What you have to do: Whenever a line in the data contains "первого", show that line.

====== Exercise data ======

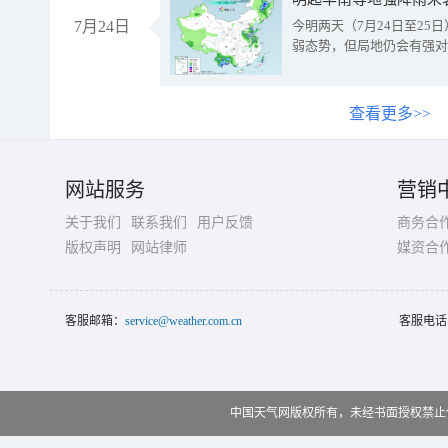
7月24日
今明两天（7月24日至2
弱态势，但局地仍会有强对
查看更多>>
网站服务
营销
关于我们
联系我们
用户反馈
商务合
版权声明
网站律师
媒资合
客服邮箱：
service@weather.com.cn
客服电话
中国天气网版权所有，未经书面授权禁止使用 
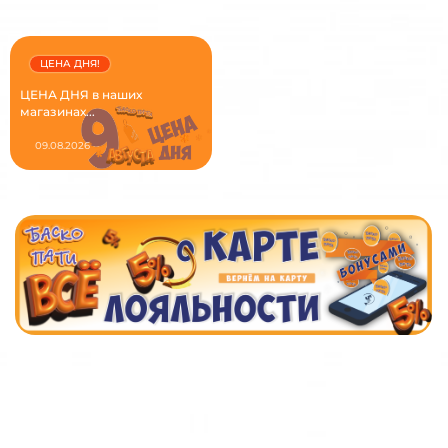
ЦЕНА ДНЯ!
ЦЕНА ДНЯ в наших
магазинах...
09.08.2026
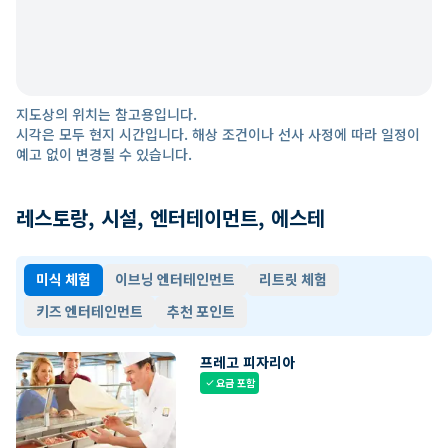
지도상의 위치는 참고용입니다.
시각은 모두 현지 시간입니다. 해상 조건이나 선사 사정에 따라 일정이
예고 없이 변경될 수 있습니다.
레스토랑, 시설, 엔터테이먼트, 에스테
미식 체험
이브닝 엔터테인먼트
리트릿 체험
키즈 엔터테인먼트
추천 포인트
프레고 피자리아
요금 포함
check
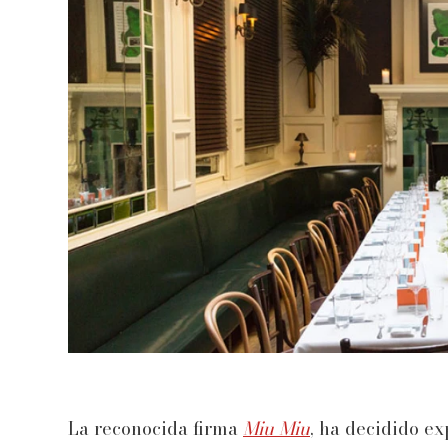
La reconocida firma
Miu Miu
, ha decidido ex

======
====== Exercise data ======

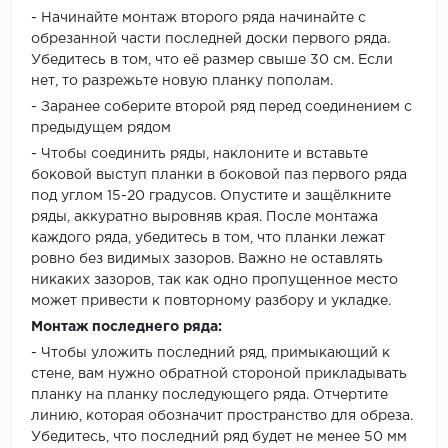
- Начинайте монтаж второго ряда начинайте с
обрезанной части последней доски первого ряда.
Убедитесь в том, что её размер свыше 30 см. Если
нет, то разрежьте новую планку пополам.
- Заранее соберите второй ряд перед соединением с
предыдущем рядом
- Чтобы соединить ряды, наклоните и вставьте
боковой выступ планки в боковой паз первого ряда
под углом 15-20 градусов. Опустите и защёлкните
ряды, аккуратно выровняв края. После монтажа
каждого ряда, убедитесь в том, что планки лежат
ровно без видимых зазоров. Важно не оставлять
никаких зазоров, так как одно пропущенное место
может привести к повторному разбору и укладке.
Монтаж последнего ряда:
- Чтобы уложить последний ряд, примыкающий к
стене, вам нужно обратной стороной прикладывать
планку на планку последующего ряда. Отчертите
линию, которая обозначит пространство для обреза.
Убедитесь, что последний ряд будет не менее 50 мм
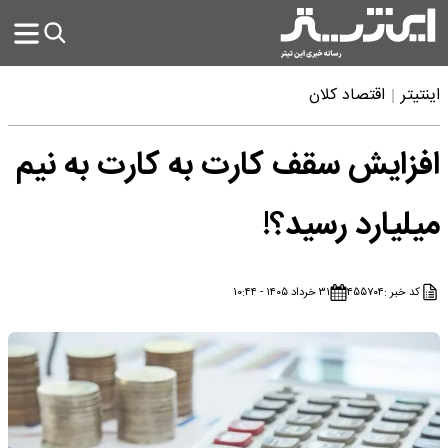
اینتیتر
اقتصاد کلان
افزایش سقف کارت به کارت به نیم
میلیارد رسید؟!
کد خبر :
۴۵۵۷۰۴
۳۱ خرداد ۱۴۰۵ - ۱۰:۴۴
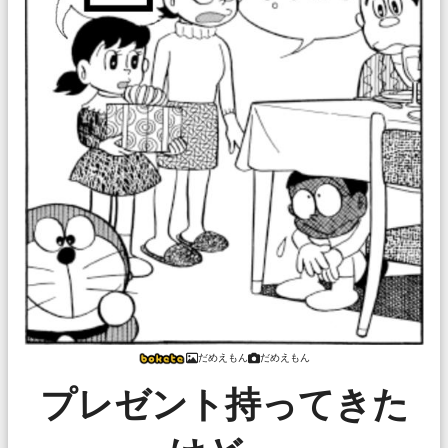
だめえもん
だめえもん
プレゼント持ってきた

======

Your response:
обрезанной части последней доски первого ряда.
боковой выступ планки в боковой паз первого ряда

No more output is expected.